2. dynamic experiment

First by controlling ankle-joint steering wheel 16, knee joint steering wheel 18 and hip joint steering wheel 20 make both legs attitude to vertical U-type resin plate 6 to specifying experiment height, walk according to specific gait, and both legs alternately support walking forward.In this process, can obtain that robot list leg assembly 2 supports, both legs support and robot list leg assembly 2 swing process in strength of one's legs delta data, measured by five-dimensional force sensor 22.Adjust body height according to vertical displacement sensor 9 data, can obtain the walking strength of one's legs delta data under differing heights.Adjust pace according to horizontal displacement sensors 8 data, can obtain the walking strength of one's legs delta data under friction speed.Change gait parameter, can obtain the walking strength of one's legs delta data under different gaits.Change ground environment and shape, can obtain the walking strength of one's legs delta data under different earth's surfaces.Although experiment porch only has two legs to form, and needs only and reasonably gait is adjusted, still can simulate four-footed or multi-foot robot part leg exercise process and carry out strength of one's legs test.

Claims

1. An experimental platform for testing the leg force of a footed walking robot. The experimental platform includes a robot double-leg test bench, a robot single-leg assembly, a robot double-leg connector, a robot double-leg experimental mechanism, and a robot double-leg controller. The robot double-leg connector is used to connect two robot single-leg assemblies and the robot double-leg experimental mechanism. The entire robot double-leg experimental mechanism is installed on the robot double-leg test bench, and the robot double-leg controller is installed on the robot double-leg connector. on the tablet;

The robot legs experimental bench is built with industrial aluminum alloy profiles;

The single-leg assembly of the robot is divided into hips, knees, ankles and feet, wherein the hips, knees and ankles are each composed of a steering gear, providing the freedom of movement of the hip joint, knee joint and ankle joint respectively , the hip joint and the knee joint are connected by a fork-shaped servo connector, the knee joint and the ankle joint are connected by a rectangular servo connector, and the robot single-leg assembly and the robot's double-leg connector are connected by a U-shaped servo connector;

The double-leg connector is composed of a horizontal U-shaped resin plate and a vertical U-shaped resin plate;

The robot legs experimental mechanism is composed of a vertical guide rail, a horizontal guide rail, a vertical displacement sensor, and a horizontal displacement sensor, wherein the slider on the vertical guide rail is connected to the horizontal U-shaped resin plate of the robot legs connector, and the vertical guide rail The L-shaped angle steel is connected with the slider on the horizontal guide rail, and the horizontal guide rail is fixed on the horizontal aluminum alloy profile in the middle of the bottom of the robot's double-leg test bench. The vertical displacement sensor is connected with the horizontal guide rail slider through a rectangular resin plate. , the horizontal displacement sensor is connected to the vertical guide rail through the horizontal displacement sensor sliding connector and fixed on the aluminum alloy profile of the robot double-leg test bench through the horizontal displacement sensor fixed connector;

The robot legs controller is connected with the steering gear on the robot legs, the level sensor, the displacement sensor and the five-dimensional force sensor, and is connected with the host computer through Ethernet to perform joint control of the upper and lower computers.
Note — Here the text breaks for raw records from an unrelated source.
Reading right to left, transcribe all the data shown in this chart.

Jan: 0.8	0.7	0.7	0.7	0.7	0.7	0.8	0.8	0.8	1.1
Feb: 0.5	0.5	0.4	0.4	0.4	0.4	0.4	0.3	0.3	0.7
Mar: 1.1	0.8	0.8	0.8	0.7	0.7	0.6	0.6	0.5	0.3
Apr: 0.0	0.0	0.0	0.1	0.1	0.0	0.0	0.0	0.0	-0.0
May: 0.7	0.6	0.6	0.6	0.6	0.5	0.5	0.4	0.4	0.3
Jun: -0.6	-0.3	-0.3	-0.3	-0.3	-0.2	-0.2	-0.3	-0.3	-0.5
2. The foot power test platform for both legs of the legged walking robot according to claim 1 is characterized in that: the foot in the single leg assembly of the robot is made up of a five-dimensional force sensor and a spherical foot end, and the five-dimensional force sensor passes through the method. The blue is connected to the spherical foot end, and the entire foot is connected to the ankle through a fork-shaped servo connecting machine.